» **What is required**: A faithful, picture-free copy of the listing below is required.
_ _ _ _ _
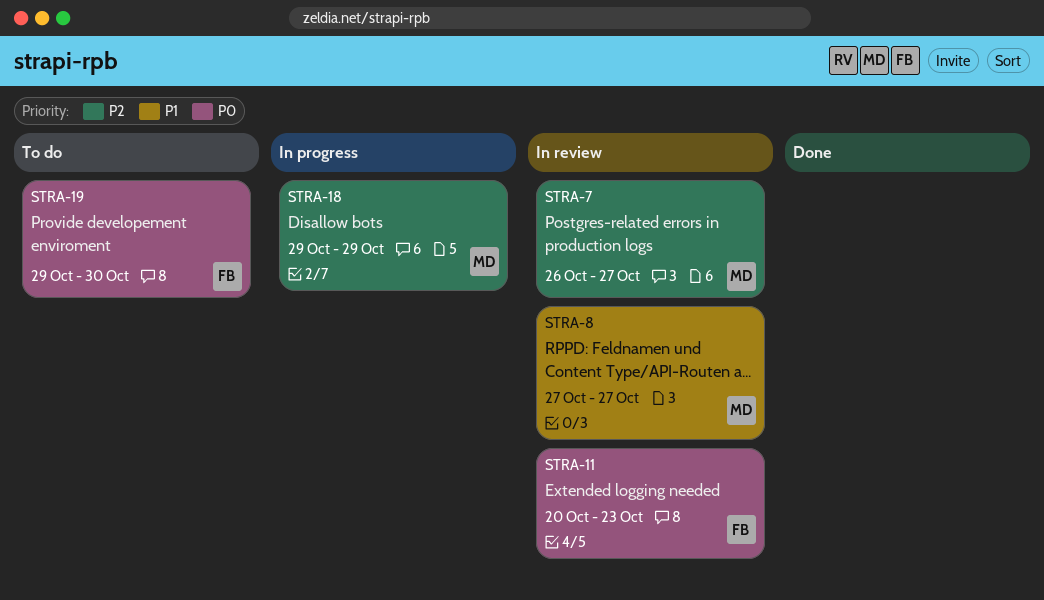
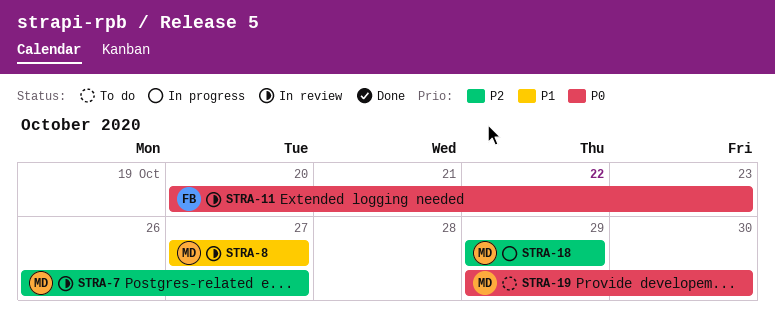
STRA-19, owner: FB -> MD

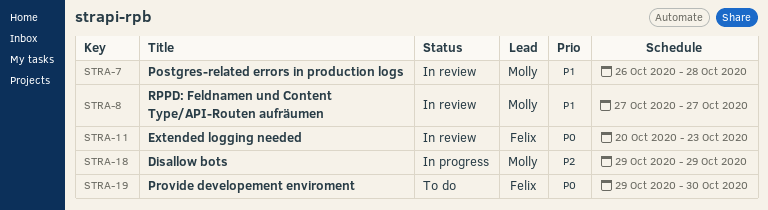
STRA-7, priority: P2 -> P1
STRA-7, due: Oct 27 -> Oct 28
STRA-19, owner: Molly -> Felix

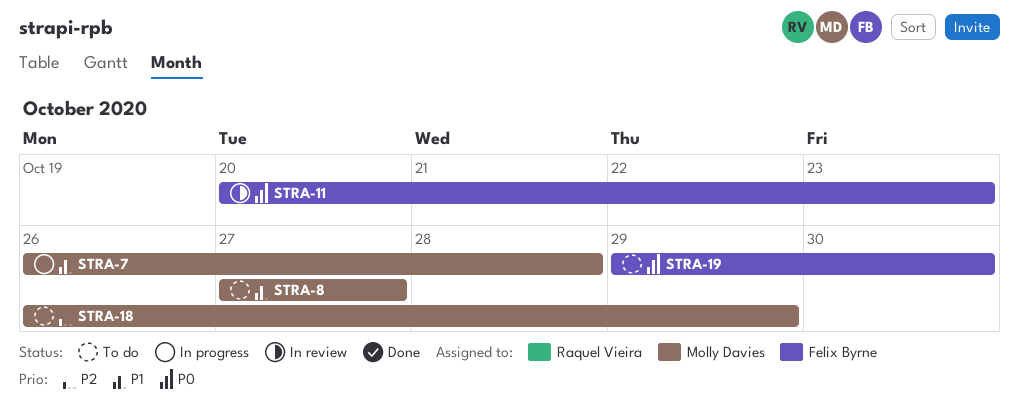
STRA-7, status: In review -> In progress
STRA-8, status: In review -> To do
STRA-18, status: In progress -> To do
STRA-18, start: Oct 29 -> Oct 26

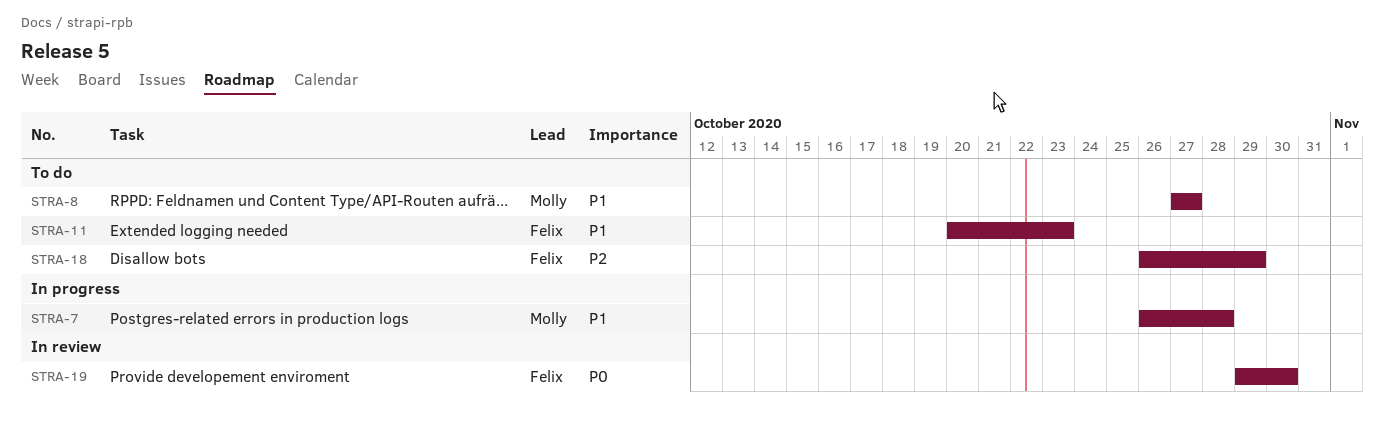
STRA-11, status: In review -> To do
STRA-11, priority: P0 -> P1
STRA-18, owner: Molly Davies -> Felix Byrne
STRA-19, status: To do -> In review

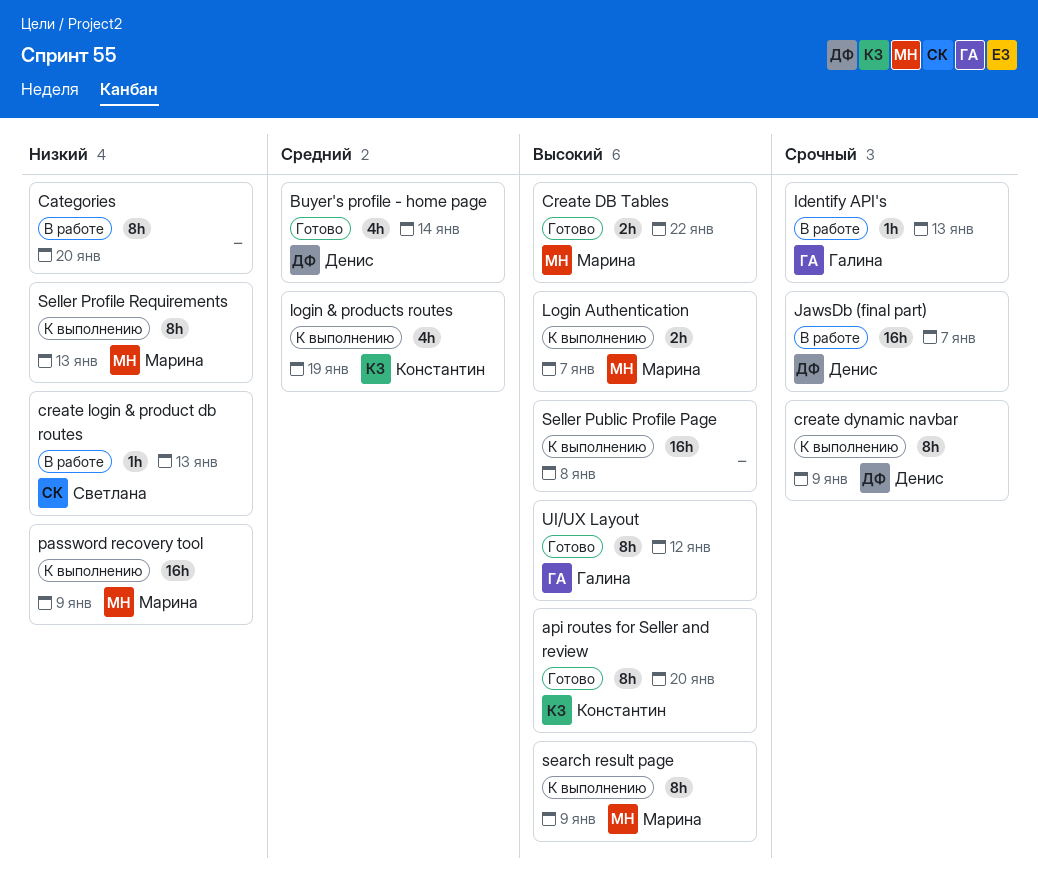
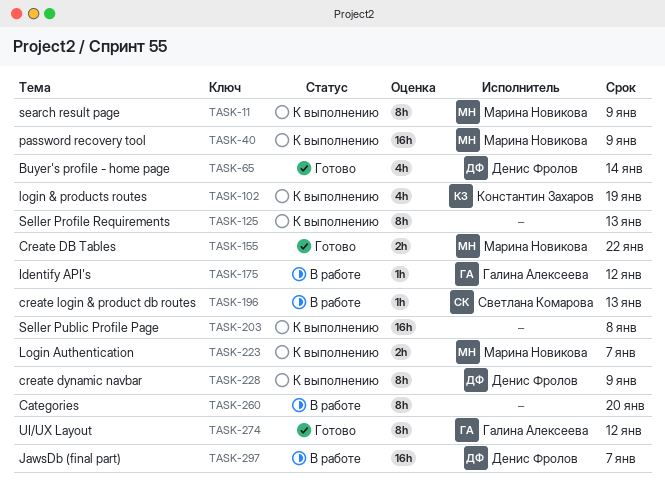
api routes for Seller and review: present -> none
Identify API's, due: Jan 13 -> Jan 12
Seller Profile Requirements, owner: Марина Новикова -> none

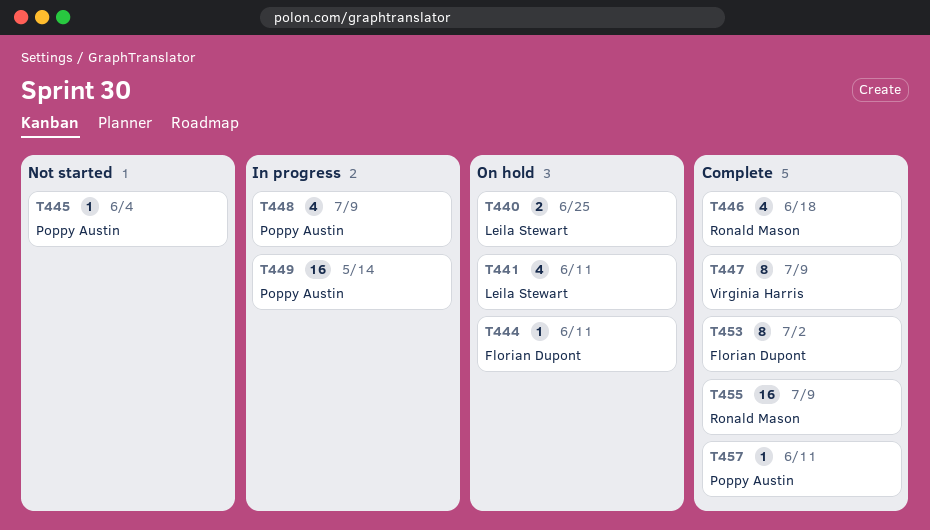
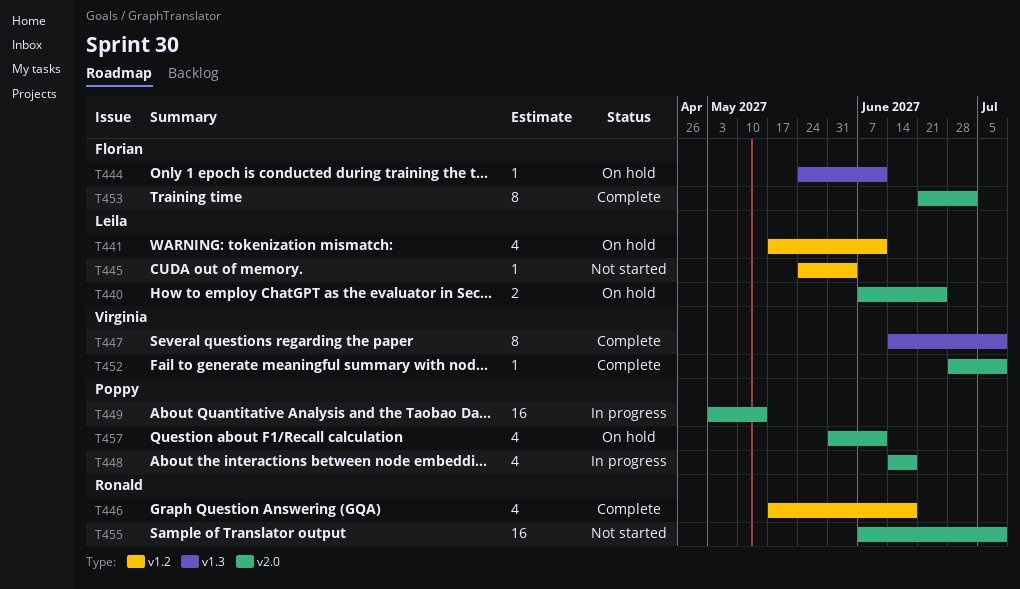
T445, owner: Poppy Austin -> Leila Stewart
T448, due: Jul 9 -> Jun 18
T452: none -> present
T455, status: Complete -> Not started
T457, status: Complete -> On hold
T457, estimate: 1 -> 4

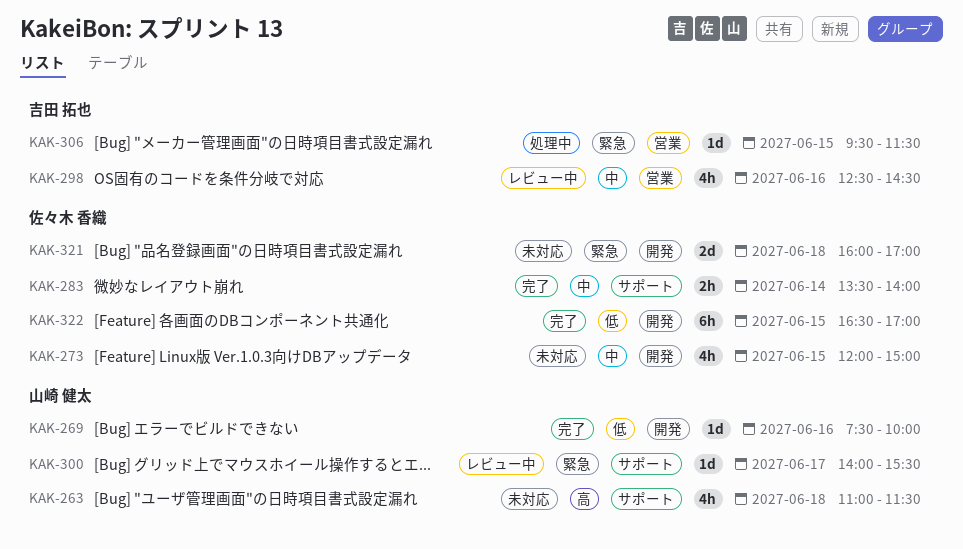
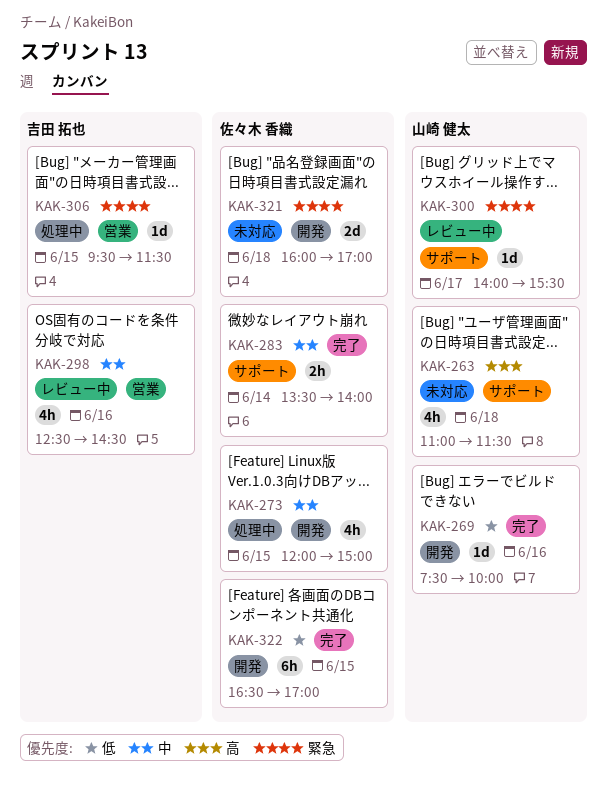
KAK-273, status: 未対応 -> 処理中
_ _ _ _ _
» **Solution to the problem**:
STRA-19, owner: FB -> MD

STRA-7, priority: P2 -> P1
STRA-7, due: Oct 27 -> Oct 28
STRA-19, owner: Molly -> Felix

STRA-7, status: In review -> In progress
STRA-8, status: In review -> To do
STRA-18, status: In progress -> To do
STRA-18, start: Oct 29 -> Oct 26

STRA-11, status: In review -> To do
STRA-11, priority: P0 -> P1
STRA-18, owner: Molly Davies -> Felix Byrne
STRA-19, status: To do -> In review

api routes for Seller and review: present -> none
Identify API's, due: Jan 13 -> Jan 12
Seller Profile Requirements, owner: Марина Новикова -> none

T445, owner: Poppy Austin -> Leila Stewart
T448, due: Jul 9 -> Jun 18
T452: none -> present
T455, status: Complete -> Not started
T457, status: Complete -> On hold
T457, estimate: 1 -> 4

KAK-273, status: 未対応 -> 処理中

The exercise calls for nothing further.